Krieg in der Ukraine: Ende des „byzantinischen“ Modells?
Johannes Oeldemann
An dem Tag, an dem ich diese Gedanken niederschreibe, wird in der Orthodoxen Kirche der „Sonntag der Orthodoxie“ gefeiert. Jeweils am ersten Sonntag der vorösterlichen Fastenzeit gedenkt die Orthodoxe Kirche dabei des Sieges der Befürworter der Ikonenverehrung über die „Bilderstürmer“ des 8. und 9. Jahrhunderts. Eine zentrale Rolle in diesem Bilderstreit spielten die byzantinischen Kaiser, die mal aufseiten der Gegner der Ikonen, mal aufseiten der Befürworter standen. Der Bilderstreit spiegelt damit wider, was für das Verhältnis zwischen Staat und Kirche in Byzanz charakteristisch war: eine enge Verbindung zwischen staatlicher Herrschaft und kirchlicher Hierarchie, in der Literatur oft als „Symphonie“ von Staat und Kirche bezeichnet.

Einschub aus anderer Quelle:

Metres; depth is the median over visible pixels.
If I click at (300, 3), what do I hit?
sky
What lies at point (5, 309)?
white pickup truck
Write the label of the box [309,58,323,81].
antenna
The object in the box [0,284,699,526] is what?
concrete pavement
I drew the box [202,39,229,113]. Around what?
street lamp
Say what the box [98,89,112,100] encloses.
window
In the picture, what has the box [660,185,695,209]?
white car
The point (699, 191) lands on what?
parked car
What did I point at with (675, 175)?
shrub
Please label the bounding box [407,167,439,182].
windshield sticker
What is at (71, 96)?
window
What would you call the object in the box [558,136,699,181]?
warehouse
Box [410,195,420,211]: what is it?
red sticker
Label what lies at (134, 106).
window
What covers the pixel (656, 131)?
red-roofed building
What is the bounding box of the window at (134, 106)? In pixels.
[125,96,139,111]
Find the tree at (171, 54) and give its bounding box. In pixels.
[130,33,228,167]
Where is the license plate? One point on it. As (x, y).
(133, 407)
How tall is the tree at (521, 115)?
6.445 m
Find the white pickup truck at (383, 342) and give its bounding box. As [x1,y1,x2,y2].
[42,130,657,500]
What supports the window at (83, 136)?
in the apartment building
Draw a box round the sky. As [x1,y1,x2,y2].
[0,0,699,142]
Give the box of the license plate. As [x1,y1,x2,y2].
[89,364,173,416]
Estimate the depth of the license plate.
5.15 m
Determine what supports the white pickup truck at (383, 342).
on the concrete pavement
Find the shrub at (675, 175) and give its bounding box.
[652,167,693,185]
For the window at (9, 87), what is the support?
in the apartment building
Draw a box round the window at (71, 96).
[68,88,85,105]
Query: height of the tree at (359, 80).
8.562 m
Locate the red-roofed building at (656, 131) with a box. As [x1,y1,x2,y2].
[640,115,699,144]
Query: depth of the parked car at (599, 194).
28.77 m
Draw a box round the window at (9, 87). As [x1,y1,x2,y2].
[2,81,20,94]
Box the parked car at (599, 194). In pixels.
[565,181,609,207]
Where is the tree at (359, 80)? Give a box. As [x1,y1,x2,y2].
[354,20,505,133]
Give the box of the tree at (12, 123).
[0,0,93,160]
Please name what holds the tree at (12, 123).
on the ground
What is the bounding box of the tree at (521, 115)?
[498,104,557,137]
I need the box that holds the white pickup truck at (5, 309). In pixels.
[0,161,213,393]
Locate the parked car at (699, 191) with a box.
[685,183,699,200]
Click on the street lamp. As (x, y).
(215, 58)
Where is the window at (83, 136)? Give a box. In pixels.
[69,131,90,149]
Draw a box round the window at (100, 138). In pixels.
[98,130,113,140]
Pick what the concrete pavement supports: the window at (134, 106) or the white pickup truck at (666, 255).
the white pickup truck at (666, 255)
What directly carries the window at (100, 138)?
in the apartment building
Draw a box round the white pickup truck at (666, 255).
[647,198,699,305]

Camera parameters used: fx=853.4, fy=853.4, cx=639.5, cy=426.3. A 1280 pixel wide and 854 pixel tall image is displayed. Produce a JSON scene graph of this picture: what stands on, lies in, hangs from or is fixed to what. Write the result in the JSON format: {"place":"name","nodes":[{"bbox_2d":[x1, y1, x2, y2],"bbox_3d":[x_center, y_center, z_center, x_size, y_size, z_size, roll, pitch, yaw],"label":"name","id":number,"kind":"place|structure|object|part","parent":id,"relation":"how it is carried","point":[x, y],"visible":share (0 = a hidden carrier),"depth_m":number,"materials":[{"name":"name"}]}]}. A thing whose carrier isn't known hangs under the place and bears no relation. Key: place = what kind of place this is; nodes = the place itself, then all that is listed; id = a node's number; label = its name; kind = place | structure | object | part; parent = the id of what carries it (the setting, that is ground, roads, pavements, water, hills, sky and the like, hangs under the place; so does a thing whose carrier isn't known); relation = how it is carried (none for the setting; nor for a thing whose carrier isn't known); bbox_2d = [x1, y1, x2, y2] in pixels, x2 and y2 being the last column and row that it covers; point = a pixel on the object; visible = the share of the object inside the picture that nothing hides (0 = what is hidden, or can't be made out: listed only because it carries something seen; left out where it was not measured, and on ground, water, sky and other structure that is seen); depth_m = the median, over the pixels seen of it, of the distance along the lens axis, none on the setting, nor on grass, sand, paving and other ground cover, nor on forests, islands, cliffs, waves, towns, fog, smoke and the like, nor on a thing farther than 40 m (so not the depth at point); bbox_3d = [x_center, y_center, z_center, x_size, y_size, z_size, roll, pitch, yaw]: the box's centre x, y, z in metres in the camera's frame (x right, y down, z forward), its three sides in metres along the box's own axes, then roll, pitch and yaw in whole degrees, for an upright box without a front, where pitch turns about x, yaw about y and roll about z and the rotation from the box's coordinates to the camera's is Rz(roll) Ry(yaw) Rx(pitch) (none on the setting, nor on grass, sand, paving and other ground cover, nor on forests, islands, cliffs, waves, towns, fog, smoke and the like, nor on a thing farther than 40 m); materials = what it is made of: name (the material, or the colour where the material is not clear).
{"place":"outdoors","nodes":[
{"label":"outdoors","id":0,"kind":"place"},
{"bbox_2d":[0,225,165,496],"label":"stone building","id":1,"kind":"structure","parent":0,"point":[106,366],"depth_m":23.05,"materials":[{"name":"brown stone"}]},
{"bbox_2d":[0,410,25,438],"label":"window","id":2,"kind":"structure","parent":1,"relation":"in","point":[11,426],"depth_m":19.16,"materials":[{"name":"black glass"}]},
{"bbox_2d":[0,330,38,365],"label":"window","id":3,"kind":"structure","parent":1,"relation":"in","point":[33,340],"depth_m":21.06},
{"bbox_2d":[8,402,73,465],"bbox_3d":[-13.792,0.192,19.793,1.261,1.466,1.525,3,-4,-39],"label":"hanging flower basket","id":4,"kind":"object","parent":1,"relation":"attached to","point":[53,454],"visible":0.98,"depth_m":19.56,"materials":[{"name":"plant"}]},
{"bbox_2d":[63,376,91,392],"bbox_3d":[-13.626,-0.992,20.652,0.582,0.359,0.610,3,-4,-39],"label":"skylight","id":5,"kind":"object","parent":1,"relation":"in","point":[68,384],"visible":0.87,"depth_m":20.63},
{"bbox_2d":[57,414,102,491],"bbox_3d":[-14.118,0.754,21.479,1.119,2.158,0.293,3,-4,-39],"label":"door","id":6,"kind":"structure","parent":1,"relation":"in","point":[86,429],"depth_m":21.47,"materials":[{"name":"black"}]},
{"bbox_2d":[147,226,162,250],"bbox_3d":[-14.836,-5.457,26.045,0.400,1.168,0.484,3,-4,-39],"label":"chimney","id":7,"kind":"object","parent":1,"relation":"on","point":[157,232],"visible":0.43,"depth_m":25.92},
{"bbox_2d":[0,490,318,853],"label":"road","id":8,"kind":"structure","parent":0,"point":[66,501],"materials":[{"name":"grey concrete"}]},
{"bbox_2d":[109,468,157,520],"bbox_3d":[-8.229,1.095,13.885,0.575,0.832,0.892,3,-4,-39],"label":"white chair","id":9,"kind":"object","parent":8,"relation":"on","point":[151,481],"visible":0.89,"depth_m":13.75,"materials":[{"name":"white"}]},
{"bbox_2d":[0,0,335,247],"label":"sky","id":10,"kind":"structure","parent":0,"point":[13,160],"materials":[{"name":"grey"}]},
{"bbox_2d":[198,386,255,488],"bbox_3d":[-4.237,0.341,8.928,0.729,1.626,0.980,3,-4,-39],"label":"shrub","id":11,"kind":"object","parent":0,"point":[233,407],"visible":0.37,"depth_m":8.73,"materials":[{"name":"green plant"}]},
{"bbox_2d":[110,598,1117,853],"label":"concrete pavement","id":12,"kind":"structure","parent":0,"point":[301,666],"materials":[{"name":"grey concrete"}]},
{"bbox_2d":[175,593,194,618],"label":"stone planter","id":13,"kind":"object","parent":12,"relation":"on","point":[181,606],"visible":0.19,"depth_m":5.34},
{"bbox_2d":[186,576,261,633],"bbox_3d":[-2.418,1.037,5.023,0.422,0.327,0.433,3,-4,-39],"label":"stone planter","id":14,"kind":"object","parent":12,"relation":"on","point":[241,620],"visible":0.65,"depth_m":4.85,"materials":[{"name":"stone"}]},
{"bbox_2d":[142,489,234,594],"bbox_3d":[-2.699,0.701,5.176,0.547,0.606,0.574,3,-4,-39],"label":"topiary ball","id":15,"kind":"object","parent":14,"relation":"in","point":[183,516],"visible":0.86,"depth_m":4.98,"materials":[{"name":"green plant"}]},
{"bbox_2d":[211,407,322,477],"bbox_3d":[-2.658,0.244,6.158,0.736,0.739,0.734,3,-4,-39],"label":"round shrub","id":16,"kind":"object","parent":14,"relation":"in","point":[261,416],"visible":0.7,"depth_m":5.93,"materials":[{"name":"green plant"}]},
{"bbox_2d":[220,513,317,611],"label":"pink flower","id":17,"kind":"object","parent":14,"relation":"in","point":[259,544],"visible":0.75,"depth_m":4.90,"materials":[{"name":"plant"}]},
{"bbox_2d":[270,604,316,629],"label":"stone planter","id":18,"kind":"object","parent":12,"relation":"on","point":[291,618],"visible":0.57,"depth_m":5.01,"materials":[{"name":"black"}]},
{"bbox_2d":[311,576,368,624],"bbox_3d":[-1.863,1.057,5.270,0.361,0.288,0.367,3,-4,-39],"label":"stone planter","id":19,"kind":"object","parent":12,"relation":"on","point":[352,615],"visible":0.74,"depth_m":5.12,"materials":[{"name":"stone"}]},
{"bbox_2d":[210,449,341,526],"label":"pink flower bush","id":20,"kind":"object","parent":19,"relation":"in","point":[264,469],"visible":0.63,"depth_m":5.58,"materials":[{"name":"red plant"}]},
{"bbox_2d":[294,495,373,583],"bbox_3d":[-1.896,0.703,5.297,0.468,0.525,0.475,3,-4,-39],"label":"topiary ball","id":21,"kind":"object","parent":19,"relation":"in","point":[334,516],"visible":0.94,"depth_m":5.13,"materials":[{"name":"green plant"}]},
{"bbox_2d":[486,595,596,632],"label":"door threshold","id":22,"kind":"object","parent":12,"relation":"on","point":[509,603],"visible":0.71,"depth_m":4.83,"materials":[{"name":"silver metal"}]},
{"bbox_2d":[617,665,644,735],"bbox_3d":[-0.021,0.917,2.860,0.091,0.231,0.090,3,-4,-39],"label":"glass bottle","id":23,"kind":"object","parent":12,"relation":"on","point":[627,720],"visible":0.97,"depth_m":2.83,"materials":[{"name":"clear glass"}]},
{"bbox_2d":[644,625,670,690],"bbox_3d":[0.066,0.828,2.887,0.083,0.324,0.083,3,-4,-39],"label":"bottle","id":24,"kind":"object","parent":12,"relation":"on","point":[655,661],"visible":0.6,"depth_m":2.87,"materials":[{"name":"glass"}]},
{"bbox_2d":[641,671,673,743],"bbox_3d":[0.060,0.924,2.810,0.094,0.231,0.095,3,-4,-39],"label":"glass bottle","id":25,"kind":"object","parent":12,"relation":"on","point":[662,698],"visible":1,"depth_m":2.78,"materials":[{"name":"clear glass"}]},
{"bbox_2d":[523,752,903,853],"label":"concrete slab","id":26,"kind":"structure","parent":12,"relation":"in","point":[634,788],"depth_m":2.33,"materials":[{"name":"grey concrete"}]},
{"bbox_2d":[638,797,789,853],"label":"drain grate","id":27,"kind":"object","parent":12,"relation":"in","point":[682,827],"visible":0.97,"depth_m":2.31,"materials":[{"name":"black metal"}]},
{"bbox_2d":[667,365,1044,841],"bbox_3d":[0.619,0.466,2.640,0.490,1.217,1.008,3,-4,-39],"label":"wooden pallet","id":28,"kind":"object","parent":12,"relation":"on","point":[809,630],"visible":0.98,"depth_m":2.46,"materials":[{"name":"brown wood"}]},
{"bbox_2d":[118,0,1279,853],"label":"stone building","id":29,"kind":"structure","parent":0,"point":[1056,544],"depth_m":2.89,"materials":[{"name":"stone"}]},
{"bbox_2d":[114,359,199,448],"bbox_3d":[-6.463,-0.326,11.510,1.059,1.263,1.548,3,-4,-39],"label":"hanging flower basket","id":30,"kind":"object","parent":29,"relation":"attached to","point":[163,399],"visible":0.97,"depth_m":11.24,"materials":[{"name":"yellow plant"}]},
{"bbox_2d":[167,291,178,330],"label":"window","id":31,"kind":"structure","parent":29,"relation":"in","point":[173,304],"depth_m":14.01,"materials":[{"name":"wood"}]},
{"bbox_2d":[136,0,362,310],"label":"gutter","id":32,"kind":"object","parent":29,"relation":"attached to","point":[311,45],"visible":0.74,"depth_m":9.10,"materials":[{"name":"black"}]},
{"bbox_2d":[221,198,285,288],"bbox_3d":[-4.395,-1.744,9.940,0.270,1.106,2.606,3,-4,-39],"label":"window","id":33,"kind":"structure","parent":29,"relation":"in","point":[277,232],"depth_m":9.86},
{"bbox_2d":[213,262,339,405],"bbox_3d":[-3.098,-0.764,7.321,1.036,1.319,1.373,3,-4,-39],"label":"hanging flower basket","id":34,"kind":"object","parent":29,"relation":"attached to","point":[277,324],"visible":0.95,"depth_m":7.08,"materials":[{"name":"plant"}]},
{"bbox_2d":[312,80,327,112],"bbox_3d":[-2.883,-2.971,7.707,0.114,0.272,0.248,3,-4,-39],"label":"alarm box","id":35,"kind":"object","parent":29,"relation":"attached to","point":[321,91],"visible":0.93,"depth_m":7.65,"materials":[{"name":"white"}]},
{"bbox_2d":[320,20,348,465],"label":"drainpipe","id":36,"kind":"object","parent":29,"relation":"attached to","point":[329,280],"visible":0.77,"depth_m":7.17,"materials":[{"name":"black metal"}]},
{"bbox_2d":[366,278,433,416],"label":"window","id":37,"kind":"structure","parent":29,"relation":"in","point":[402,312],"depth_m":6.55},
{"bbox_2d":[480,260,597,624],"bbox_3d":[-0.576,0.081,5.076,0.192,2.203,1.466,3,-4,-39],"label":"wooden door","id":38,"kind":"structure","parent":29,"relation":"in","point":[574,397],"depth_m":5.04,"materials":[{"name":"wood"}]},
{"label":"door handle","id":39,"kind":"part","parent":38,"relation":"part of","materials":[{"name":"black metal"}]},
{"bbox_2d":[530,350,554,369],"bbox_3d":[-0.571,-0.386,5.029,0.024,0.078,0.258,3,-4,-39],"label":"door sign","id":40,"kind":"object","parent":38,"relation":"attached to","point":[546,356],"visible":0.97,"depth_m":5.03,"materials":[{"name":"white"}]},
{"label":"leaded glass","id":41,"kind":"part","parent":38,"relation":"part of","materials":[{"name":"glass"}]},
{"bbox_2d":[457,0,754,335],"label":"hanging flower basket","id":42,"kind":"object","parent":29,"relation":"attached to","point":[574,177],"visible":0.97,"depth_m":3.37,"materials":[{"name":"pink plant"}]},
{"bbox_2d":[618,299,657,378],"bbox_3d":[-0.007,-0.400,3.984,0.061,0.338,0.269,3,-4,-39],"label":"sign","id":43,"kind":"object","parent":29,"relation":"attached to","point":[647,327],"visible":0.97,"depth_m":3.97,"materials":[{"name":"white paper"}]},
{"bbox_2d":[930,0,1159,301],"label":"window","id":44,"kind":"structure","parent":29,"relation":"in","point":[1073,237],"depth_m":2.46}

In diesem Jahr begehen die orthodoxen Christen den „Sonntag der Orthodoxie“ mitten im Krieg. Seit dem 24. Februar 2022 wird die Ukraine von Putins Truppen mit einer Härte, Brutalität und Rücksichtslosigkeit angegriffen, mit der viele Menschen im 21. Jahrhundert nicht mehr gerechnet hatten. Alle Friedensappelle – ob von staatlicher, ziviler oder kirchlicher Seite – sind bislang ungehört verhallt. Die Führung des Moskauer Patriarchats hat es bis heute nicht gewagt, ihre Stimme gegen Putin zu erheben. Im Gegenteil, in seiner Predigt am „Sonntag der Vergebung“, dem letzten Sonntag vor Beginn der Fastenzeit, hat Patriarch Kyrill den Krieg sogar gerechtfertigt als „metaphysischen Kampf“ des Guten (das er in den „traditionellen“ Werten bewahrt sieht) gegen das Böse (das aus „dem Westen“ komme und die Grundlagen von Religion und Gesellschaft zu zerstören drohe). Der Patriarch macht sich damit das Narrativ der russischen Kriegspropaganda zu eigen. Es ist schwer einzuschätzen, ob er das tut, weil er es nicht wagt, seine Stimme gegen Putin zu erheben, oder weil er tatsächlich glaubt, dass die Welt so ist, wie sie in den russischen Medien derzeit dargestellt wird (und man fragt sich, welche der beiden Varianten wohl die „schlimmere“ sei).